The Chavis Regime The Chavis Controversy

August 20, 1994|By Sun staff writer Dana Hedgpeth

1993

April 9 -- The Rev. Benjamin F. Chavis Jr., 45, is named NAACP executive director, the seventh in the association's 84-year history. He goes immediately to Los Angeles and spends five days in Watts housing projects awaiting a verdict in the Rodney King civil rights case.

April 30 -- Attends a "peace summit" of current and former street gang members in Kansas City, Mo.

June 3 -- Promises that "in the not too distant future" the NAACP will have more than 1 million members, up from the 500,000 currently claimed.
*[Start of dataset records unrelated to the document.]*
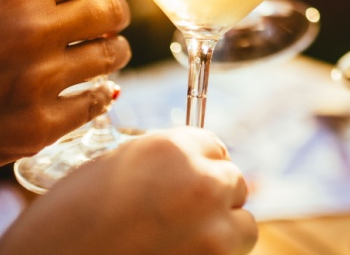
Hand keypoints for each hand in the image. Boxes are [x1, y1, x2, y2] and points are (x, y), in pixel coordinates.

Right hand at [0, 0, 132, 164]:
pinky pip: (98, 100)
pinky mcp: (39, 126)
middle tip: (105, 23)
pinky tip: (87, 90)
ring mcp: (37, 81)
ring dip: (112, 53)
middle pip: (113, 10)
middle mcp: (31, 32)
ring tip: (97, 54)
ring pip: (114, 54)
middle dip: (114, 15)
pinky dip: (98, 95)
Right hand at [0, 127, 257, 254]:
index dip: (198, 167)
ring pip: (243, 222)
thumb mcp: (113, 169)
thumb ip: (160, 163)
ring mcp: (212, 226)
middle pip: (232, 181)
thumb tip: (191, 165)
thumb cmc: (64, 225)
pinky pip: (233, 253)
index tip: (184, 183)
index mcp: (172, 148)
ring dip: (222, 231)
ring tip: (182, 242)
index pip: (214, 147)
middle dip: (211, 198)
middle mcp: (200, 180)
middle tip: (178, 218)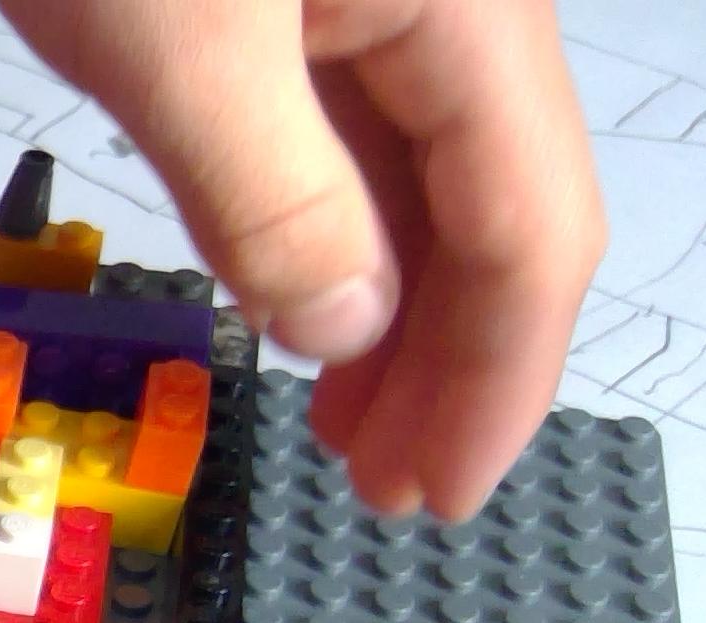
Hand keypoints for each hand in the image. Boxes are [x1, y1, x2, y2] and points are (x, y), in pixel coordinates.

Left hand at [0, 0, 604, 520]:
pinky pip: (349, 141)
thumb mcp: (177, 48)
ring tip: (344, 430)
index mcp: (472, 12)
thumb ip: (269, 195)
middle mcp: (458, 8)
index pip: (528, 228)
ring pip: (421, 186)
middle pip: (493, 214)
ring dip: (387, 314)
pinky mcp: (304, 2)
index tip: (445, 491)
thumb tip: (342, 331)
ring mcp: (384, 0)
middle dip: (446, 364)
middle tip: (385, 489)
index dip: (494, 379)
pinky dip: (330, 239)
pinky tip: (300, 309)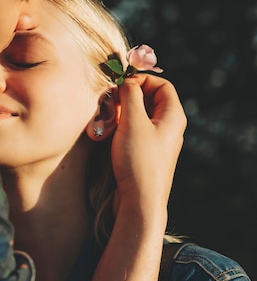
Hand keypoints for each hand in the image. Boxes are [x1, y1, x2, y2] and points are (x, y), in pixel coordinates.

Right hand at [111, 73, 186, 229]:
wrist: (140, 200)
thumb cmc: (139, 160)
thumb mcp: (132, 121)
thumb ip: (130, 95)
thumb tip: (127, 82)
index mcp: (173, 116)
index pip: (162, 85)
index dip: (141, 80)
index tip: (120, 86)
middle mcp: (169, 127)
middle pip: (149, 99)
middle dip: (127, 97)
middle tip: (110, 102)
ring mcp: (158, 142)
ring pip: (139, 116)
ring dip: (121, 113)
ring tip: (106, 120)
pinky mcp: (146, 154)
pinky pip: (134, 132)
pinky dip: (120, 128)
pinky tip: (108, 135)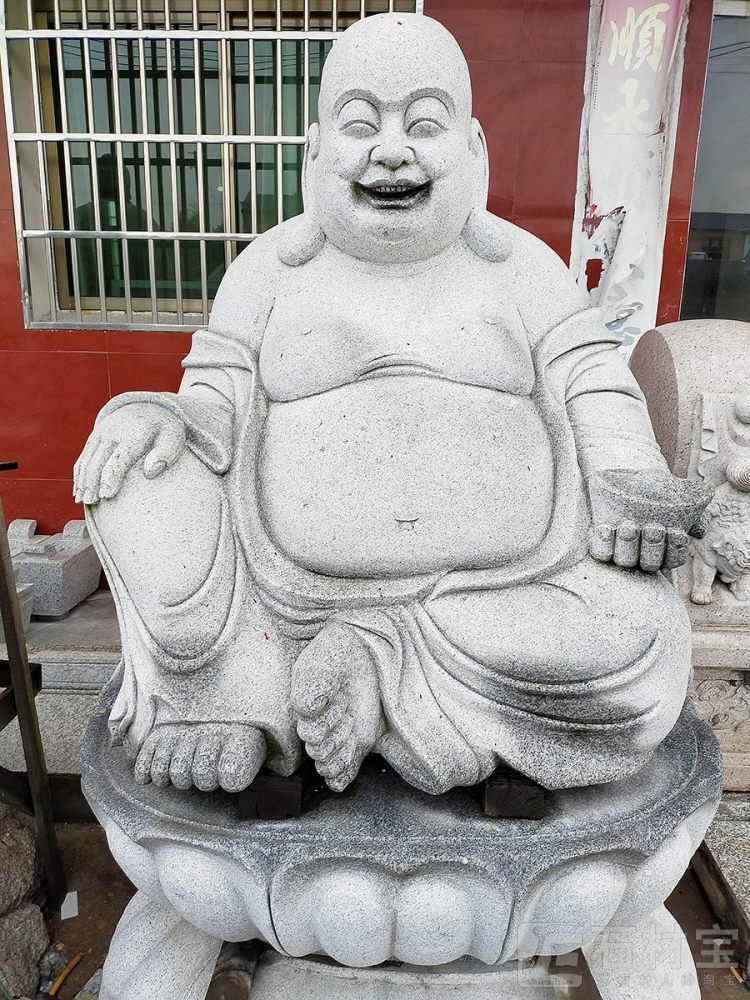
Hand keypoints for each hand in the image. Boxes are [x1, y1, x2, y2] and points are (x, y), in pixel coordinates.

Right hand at [74, 402, 185, 504]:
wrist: (149, 407)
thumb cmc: (165, 430)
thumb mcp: (174, 437)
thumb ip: (166, 454)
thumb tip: (149, 472)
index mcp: (134, 435)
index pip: (118, 459)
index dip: (110, 478)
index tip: (107, 496)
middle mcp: (113, 432)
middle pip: (97, 462)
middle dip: (92, 483)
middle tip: (91, 502)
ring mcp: (101, 434)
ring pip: (87, 460)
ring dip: (82, 481)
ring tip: (81, 500)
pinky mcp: (94, 437)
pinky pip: (83, 457)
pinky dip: (79, 474)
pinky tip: (78, 490)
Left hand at [587, 468, 712, 573]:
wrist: (628, 478)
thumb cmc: (658, 491)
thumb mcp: (683, 496)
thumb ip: (696, 513)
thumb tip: (699, 531)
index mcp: (666, 547)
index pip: (675, 559)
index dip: (676, 550)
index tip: (676, 532)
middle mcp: (644, 553)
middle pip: (650, 564)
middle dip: (652, 547)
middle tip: (652, 528)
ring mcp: (623, 548)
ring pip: (625, 561)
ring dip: (628, 545)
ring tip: (629, 526)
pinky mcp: (603, 542)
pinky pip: (602, 553)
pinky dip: (604, 543)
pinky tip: (607, 527)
July 1 -- Signs agreement with Flagstar Cos. Inc., parent corporation of the Denny's chain, calling for the company to spend $1 billion in the next seven years to increase opportunities for minorities.

July 11 -- At NAACP convention in Indianapolis, outlines broad goals for the organization: a greater emphasis on economic equality for blacks; a revitalized effort to bring in young members, and an increased role in foreign affairs. Announces a $2 million endowment to the group from the foundation of the late Reginald F. Lewis.

Aug. 19 -- Helps plan the 30th anniversary March on Washington. He does not invite black separatist Louis Farrakhan because of outside pressure.

Sept. 16 -- In a show of black unity, he shares the stage at a Congressional Black Caucus conference with Minister Farrakhan, the Rev. Jesse L. Jackson and Rep. Kweisi Mfume to discuss ways to steer black youths away from violence and how to rebuild inner cities.

Oct. 22-26 -- At gang peace summit in Chicago, pledges to improve blacks' lives and urges members of gangs to "lay down their arms."

Nov. 12 -- Makes secret deal with Mary E. Stansel, a 49-year-old lawyer and former U.S. Senate aide, for the NAACP to pay up to $82,400 while he helped find her an $80,000-a-year job elsewhere. The settlement provided that, if she received no job offer, the NAACP would pay her an additional $250,000.

Nov. 27 -- Claims membership in NAACP has increased to 615,000, with half of the new members 25 years old or younger.

1994

January -- Orders an 8 percent across-the-board raise for NAACP employees.

Jan. 16 -- Denounces in a Smithsonian Institution speech anti-Semitic remarks by Nation of Islam spokesman Khallid Abdul Muhammad.

Feb. 4 -- Says the NAACP is "satisfied" with Minister Farrakhan's discipline of Mr. Muhammad.

Feb. 17 -- Meets in New York with leaders of the Anti-Defamation League of B'nai B'rith.

April 8 -- Dr. Chavis holds meeting with some 25 black nationalists in Detroit without telling NAACP board.

May -- NAACP treasurer tells board members that, at the end of March, the civil rights group had a $2.7 million deficit.

June 12 -- A three-day National African-American Leadership Summit begins at NAACP headquarters, with Minister Farrakhan attendance.

June 14 -- Leadership conference ends and Dr. Chavis declares it a "victory." He claims NAACP membership increased 5,000 a day because of the summit.

June 24 -- Dismisses 10 NAACP Baltimore employees to cut costs.

June 30 -- Ms. Stansel files a lawsuit in District of Columbia Superior Court, alleging that Dr. Chavis and the NAACP reneged on the November 1993 agreement.

July 10 -- Dr. Chavis lashes out at media critics and vows to keep charting a new course for the NAACP as group's 85th annual convention opens in Chicago. Says that membership has risen from 490,000 to 675,000 during his tenure.

July 12 -- NAACP delegates vote to establish an office in South Africa and reject the anti-Chavis candidacy of C. DeLores Tucker.

July 20 -- He and the NAACP file a counterclaim against Ms. Stansel.

July 31 -- At a news conference in Atlanta, he denies that he sexually harassed Ms. Stansel and says he agreed to pay her up to $332,400 to "protect the NAACP."

Aug. 5 -- Releases letter from Rose M. Sanders, an Alabama lawyer who represented Ms. Stansel, that he says proves sexual harassment was not an issue in the case.

Aug. 17 -- Defends his leadership at a unity rally with about 800 supporters in Brooklyn, N.Y.

Aug. 19 -- A second woman who has accused Dr. Chavis of sexual harassment and wrongful discharge is identified in media reports. The woman, Susan Tisdale, appears at a news conference with Dr. Chavis later in the day and says her concerns have been resolved.